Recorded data
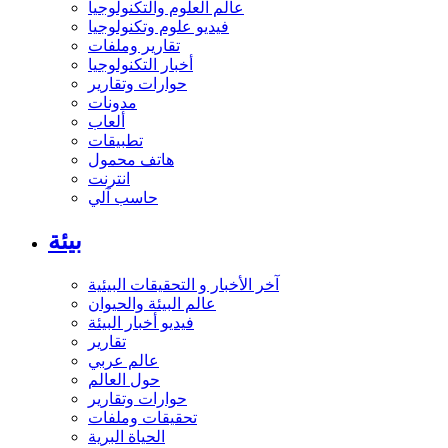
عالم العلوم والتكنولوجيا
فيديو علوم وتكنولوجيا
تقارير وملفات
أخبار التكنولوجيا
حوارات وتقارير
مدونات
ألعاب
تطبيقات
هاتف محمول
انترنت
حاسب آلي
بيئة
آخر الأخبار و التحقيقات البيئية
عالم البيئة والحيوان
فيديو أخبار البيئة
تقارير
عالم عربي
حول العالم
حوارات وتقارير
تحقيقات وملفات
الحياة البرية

---

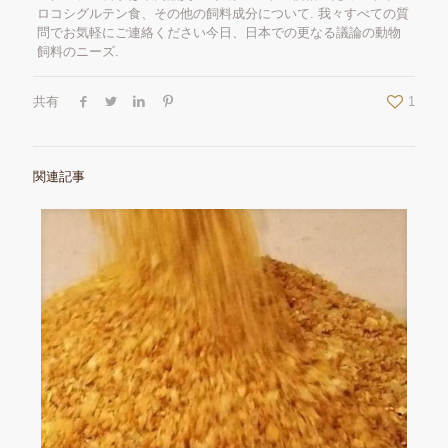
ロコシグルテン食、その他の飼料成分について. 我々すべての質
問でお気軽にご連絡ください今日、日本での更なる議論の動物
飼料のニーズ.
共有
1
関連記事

*Task requirements:*
The number of lines above containing the word "فيديو" is all that should be returned.

*Worked solution:*
2